**Written exercise 1:**
In the records, shift every coordinate by -14 and write out again every line from the line with "Name all visible" to the line with "building: (171, 504)", including the request line.

——————

Rosa Parks  



 
Rosa Parks was a U.S. Civil Rights leader. Congress called her the “Mother of the Modern-Day Civil Rights Movement.” She received many awards for her fight against racism in the U.S. She received the Presidential Medal of Freedom and the Congressional Gold Medal.   

 

She was born in Alabama, on February 4, 1913. Her father was a carpenter, and her mother was a teacher. Rosa was African-American, with a little Indian and Scotch-Irish background. In her early years, she had a mix of home school and some formal school. But she spent much of her time caring for relatives.   

 

In 1932, Rosa married Raymond Parks. She then worked hard to get her high school degree. She also got the right to vote, after 3 tries. And she joined the NAACP, a group that fought for Civil Rights and Social Justice.   

 

She spent the next 2 decades working many jobs, and she worked hard towards Civil Rights efforts. One view of Rosa during these years was, “She was sweet and soft-spoken, but made a statement that screamed so loud.” But her largest statement would occur in 1955.   

She gained national attention over her stand on bus laws. In Alabama, there were “Jim Crow laws.” With these rules, blacks and whites were segregated in almost every part of daily life. On buses and trains, blacks and whites had to sit in separate sections of the vehicle.   

 

The first four rows of the bus were held for whites. But the driver could extend the whites-only section whenever he wanted. If, during the route, more whites got on the bus than would fill the first four rows, blacks would have to move to the back, and / or stand up. There were some times where blacks had to get off of the bus to make room for the whites. Blacks and whites were also not allowed to sit across the aisle from each other.   

 


Busing was even worse for students. Only whites could ride buses to and from school. Blacks had to walk. Growing up in these times, it was clear to Rosa that there was a “white world” and a “black world.” Seeing things like this, she knew about racism at a young age. She even saw her grandfather guarding their house with a shotgun, as the Ku Klux Klan would march down the street.   

On December 1, 1955, in Montgomery, Rosa Parks had paid her fare and was seated on the bus. The bus began to fill with more whites, as the route went on. The bus driver, James F. Blake, moved the “section sign.” He told Rosa and 3 other blacks to move toward the back of the bus.   

 

Telling the story of that day, Parks said: “When that white driver stepped back towards us, when he waved his hand and ordered us up and out of our seats, I felt a determination cover my body like a quilt on a winter night.” The same driver had kicked her off of a bus back in 1943. 


Blake said, “Y’all better make it light on yourselves and let me have those seats.” The 3 other people moved, but Rosa stayed in the same seat. She slid from the aisle over to the window.

——————

**Written exercise 2:**
Say whether each statement agrees with the Rosa Parks passage, answering yes or no and quoting the deciding words: (a) Rosa Parks was born in Alabama on February 4, 1913. (b) Rosa Parks married Raymond Parks in 1943. (c) The bus driver who moved the section sign was James F. Blake.

**Dataset content:**
——————

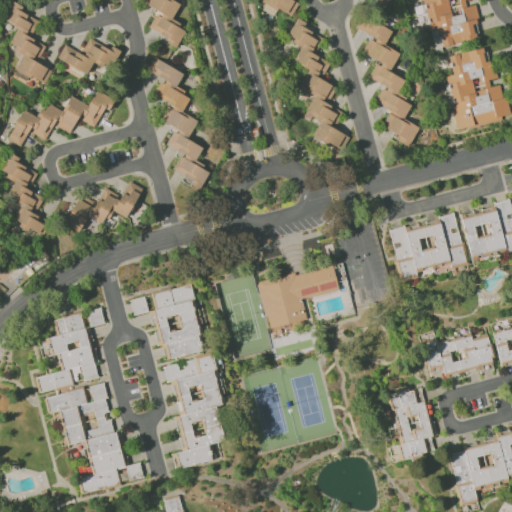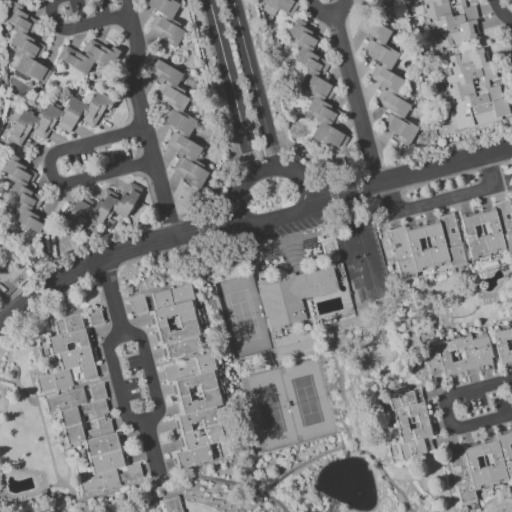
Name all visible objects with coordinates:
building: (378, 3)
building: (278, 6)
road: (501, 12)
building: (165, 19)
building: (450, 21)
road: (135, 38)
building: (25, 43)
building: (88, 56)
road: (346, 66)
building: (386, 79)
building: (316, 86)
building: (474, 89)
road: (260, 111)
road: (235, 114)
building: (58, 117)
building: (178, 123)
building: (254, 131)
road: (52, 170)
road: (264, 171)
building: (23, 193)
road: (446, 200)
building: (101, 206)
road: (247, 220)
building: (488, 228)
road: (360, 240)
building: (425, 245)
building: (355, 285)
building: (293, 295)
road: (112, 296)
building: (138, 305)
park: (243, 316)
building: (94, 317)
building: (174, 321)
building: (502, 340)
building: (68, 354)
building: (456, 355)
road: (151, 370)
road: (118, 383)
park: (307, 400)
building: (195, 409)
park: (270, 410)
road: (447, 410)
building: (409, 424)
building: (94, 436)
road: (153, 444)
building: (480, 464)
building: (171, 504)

——————

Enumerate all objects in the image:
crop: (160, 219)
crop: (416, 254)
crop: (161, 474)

——————

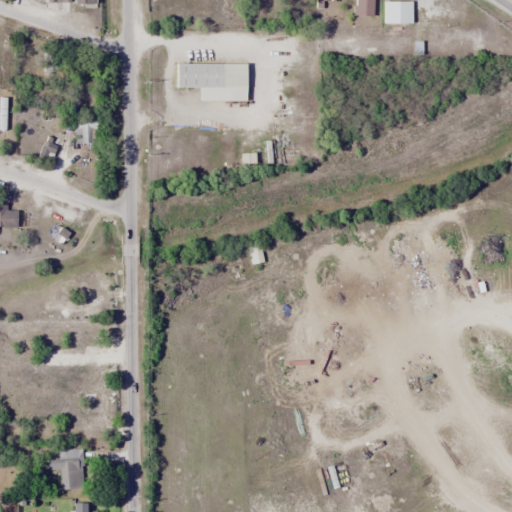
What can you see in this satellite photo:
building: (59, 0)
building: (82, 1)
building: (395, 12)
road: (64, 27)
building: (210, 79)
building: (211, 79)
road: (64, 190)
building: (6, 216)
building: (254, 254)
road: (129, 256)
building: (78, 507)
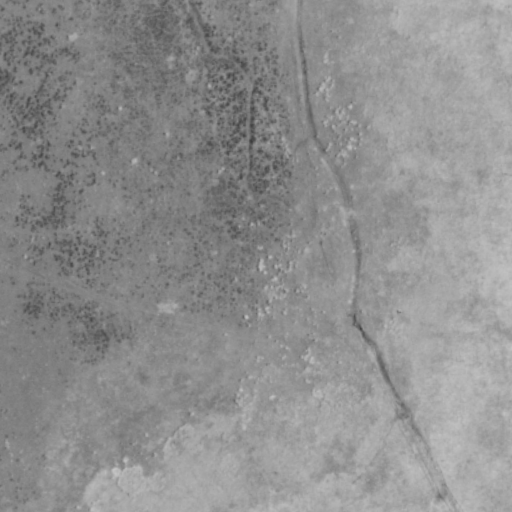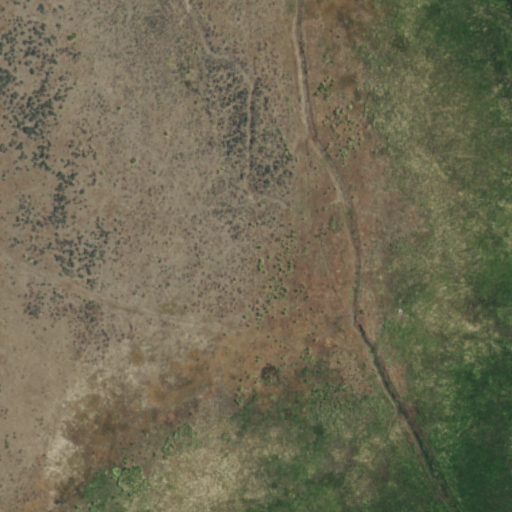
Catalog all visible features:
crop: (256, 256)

——————

**Task solution 1:**
Name all visible objects with coordinates:
building: (364, -11)
building: (264, -8)
road: (487, -2)
building: (151, 5)
building: (436, 7)
road: (121, 24)
building: (11, 29)
building: (74, 42)
road: (332, 52)
building: (372, 65)
building: (302, 72)
building: (460, 75)
road: (246, 97)
road: (221, 100)
building: (44, 103)
building: (164, 109)
building: (240, 117)
road: (38, 156)
road: (250, 157)
building: (9, 179)
road: (432, 186)
building: (87, 192)
road: (233, 206)
building: (474, 214)
road: (346, 226)
building: (411, 231)
building: (341, 271)
building: (279, 281)
road: (98, 282)
building: (124, 291)
park: (229, 302)
building: (80, 303)
building: (160, 307)
building: (488, 326)
building: (54, 340)
building: (442, 341)
road: (137, 356)
road: (104, 369)
park: (293, 386)
building: (181, 395)
park: (256, 396)
road: (433, 396)
building: (395, 410)
building: (80, 422)
road: (139, 430)
building: (466, 450)
building: (157, 490)

**Task solution 2:**
(a) Yes: "She was born in Alabama, on February 4, 1913."
(b) No: "In 1932, Rosa married Raymond Parks."
(c) Yes: "The bus driver, James F. Blake, moved the “section sign.”"